In a telephone press conference Thursday, U.S. Sen. Charles Schumer expressed his concern over the practice. “I’m just utterly amazed this has happened,” Schumer said, later adding, “it’s been going on for about 20 years but it’s been getting worse and worse.”
On Tuesday, the state banned Umar from ever setting foot again in a state prison system for saying the 9/11 hijackers should be remembered as martyrs. As administrative chaplain of the New York State Department of Correctional Services, Umar had the sole responsibility for recruiting the prison system’s clerics until his retirement two years ago.
There are about 13,000 Muslims in New York state prisons, Schumer said. There is evidence the state prison system in Pennsylvania, the federal prison system and maybe even the military itself faces a similar problem, he said.
The problem surfaced when some Muslims who oppose the radical views of the Wahhabi sect objected. “Some excluded Muslim groups came to us and as we looked into it deeper we were amazed,” Schumer said.
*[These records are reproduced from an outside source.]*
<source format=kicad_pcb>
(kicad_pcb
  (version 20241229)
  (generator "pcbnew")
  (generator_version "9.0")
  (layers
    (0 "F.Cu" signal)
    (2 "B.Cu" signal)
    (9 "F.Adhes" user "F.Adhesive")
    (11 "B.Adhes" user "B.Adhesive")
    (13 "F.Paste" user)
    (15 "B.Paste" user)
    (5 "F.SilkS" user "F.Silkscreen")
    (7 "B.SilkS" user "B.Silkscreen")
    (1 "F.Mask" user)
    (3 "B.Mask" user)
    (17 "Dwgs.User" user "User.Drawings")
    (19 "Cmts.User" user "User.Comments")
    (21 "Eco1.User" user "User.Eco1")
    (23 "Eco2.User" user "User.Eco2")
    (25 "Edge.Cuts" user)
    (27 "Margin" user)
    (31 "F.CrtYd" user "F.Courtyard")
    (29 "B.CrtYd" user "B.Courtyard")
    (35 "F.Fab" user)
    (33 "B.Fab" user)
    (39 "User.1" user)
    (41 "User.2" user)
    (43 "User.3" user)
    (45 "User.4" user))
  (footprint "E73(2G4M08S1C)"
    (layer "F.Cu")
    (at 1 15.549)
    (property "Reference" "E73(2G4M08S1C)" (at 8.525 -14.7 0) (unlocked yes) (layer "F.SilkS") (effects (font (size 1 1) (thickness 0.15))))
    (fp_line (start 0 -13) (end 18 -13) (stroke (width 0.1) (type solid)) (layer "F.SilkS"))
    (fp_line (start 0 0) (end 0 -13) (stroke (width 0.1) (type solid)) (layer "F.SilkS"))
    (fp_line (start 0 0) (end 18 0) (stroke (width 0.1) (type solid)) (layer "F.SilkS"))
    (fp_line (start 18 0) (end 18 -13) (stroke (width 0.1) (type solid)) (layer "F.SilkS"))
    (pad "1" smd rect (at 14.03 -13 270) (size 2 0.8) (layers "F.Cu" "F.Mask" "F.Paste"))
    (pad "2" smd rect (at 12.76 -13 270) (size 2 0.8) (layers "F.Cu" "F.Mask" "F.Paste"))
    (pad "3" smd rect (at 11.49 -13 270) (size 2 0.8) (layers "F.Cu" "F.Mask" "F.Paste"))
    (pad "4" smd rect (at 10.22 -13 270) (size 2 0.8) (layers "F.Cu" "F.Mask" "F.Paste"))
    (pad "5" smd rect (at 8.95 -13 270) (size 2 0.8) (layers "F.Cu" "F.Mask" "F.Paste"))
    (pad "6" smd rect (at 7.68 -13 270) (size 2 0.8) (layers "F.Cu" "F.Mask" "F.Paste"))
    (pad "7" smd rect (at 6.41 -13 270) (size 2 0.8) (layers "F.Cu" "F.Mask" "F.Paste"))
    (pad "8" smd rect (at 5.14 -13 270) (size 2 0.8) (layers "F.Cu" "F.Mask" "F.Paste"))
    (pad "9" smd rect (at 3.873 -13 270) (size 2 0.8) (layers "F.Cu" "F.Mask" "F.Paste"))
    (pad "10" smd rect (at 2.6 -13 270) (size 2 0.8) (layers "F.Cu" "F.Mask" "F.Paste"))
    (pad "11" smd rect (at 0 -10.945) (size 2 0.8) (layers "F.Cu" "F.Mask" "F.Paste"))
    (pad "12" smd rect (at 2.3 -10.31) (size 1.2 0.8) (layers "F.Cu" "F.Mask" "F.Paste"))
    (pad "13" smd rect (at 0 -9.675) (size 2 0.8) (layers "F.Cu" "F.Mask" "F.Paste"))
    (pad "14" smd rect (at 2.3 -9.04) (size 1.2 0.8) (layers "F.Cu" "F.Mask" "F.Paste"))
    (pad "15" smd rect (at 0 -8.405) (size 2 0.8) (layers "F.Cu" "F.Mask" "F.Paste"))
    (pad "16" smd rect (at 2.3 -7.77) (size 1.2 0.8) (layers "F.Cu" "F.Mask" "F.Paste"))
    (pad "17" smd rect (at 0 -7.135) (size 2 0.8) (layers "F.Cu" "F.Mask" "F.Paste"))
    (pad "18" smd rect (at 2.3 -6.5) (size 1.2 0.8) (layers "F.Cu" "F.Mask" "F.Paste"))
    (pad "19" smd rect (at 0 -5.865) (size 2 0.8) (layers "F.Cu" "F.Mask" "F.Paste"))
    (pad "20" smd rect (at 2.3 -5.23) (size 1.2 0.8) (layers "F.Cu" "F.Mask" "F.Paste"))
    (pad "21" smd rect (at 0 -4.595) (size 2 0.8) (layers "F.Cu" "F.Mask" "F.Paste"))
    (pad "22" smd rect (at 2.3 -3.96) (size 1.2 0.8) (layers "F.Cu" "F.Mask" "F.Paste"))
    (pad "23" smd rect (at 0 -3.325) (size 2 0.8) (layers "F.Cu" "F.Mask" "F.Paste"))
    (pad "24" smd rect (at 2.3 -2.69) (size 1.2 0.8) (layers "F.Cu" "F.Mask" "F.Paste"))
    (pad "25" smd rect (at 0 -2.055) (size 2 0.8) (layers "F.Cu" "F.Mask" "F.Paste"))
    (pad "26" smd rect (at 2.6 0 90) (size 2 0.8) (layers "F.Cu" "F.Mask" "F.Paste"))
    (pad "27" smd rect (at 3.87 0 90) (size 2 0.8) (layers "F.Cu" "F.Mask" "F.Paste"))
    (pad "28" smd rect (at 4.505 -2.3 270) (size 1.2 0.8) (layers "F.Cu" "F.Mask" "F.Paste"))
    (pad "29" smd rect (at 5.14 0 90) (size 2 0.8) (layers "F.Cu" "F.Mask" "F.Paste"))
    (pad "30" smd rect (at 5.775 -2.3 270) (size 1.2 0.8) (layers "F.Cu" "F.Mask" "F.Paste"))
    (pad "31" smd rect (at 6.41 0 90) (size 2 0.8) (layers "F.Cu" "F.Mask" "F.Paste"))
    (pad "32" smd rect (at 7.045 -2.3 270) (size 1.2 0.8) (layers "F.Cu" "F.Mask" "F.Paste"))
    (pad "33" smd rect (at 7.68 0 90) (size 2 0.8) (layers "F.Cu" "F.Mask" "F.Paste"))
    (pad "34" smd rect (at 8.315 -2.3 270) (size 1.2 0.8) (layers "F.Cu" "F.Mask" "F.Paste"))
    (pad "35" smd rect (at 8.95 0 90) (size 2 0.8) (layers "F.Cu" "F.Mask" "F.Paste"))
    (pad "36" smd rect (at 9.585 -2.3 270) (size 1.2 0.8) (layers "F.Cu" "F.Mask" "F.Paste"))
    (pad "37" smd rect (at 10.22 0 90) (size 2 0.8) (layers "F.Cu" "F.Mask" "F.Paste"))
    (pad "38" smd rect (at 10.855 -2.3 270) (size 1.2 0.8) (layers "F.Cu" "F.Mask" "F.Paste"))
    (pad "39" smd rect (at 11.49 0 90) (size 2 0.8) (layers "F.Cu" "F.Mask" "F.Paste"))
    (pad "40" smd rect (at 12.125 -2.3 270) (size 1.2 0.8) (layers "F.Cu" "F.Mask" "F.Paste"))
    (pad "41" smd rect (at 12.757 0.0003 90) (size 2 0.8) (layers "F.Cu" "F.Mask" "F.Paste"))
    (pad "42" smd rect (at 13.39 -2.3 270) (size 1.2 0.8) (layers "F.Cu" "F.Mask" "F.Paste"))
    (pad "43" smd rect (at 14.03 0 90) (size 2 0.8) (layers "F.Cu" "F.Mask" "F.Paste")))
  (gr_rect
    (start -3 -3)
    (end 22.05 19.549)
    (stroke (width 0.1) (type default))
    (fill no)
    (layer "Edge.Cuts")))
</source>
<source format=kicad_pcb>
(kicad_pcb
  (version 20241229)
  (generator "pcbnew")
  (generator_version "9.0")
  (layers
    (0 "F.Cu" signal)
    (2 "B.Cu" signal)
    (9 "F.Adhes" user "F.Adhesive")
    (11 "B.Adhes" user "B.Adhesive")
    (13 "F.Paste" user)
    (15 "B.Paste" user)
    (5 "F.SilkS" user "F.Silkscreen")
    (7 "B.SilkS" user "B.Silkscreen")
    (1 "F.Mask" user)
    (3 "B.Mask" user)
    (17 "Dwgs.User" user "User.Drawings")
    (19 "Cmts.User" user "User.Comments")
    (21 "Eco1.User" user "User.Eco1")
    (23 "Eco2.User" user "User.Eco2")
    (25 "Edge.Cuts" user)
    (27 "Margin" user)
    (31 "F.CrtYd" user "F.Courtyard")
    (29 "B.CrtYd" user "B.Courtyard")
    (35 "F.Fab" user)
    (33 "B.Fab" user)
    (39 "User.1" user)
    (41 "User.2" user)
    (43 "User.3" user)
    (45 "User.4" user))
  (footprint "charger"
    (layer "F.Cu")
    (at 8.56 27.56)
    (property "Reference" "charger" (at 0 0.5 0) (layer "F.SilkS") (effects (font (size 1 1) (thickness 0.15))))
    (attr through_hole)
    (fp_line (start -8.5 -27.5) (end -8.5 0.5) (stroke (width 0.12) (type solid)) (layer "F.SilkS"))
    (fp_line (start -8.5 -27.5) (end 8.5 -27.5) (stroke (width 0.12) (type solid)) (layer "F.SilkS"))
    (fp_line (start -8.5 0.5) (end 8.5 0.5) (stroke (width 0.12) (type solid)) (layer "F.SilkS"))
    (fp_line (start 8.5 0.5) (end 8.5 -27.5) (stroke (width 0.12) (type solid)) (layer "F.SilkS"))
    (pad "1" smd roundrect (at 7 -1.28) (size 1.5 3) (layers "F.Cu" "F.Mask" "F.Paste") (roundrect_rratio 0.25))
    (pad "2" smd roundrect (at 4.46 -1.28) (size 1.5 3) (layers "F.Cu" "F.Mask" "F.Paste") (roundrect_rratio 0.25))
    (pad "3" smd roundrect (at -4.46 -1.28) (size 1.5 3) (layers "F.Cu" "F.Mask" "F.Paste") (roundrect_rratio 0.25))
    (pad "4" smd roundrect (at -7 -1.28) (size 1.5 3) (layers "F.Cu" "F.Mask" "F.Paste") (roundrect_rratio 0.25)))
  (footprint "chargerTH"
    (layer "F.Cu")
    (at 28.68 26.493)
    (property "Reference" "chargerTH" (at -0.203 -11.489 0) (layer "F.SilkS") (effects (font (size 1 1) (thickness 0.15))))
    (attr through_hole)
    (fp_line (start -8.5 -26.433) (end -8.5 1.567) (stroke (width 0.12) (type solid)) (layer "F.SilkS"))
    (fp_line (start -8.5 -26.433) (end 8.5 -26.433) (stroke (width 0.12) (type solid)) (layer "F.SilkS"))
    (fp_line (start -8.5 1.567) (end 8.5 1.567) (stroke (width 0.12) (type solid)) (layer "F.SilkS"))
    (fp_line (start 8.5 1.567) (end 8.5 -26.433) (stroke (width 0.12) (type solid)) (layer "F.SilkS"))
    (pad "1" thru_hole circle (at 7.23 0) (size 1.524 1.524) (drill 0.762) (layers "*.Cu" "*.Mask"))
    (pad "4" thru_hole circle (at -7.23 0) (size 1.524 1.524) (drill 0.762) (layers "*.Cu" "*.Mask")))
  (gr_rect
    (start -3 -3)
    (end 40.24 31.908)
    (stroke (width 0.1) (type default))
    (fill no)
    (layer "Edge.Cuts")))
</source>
Non-Wahhabi inmates complained of brutal attacks by Wahhabi inmates. “Many of those he appointed preached a great deal of violence,” he said.
Moderate Islamic chaplains also complained that they were not allowed to enter prisons and preach to Muslim prisoners.
Schumer feels the state Corrections Commission needs greater oversight into the cleric selection process; that more Muslim pluralism be allowed and that no-one should be allowed to preach violence in the prisons.
Schumer said he would like an explanation into what happened from Corrections Commissioner Glenn S. Gord, suggesting he could be in “hot water.” In a letter, he called on Gord to dismiss all clerics hired under Umar’s supervision and to reconstitute Muslim leadership inside the state’s prisons to reflect a more moderate brand of Islam that represents the diversity of belief within the Sunni, Shia and Sufi sects that make up the Muslim community.
“My worry is within our own prison system we are potentially recruiting more troops for al-Qaeda and may have done so already,” Schumer said.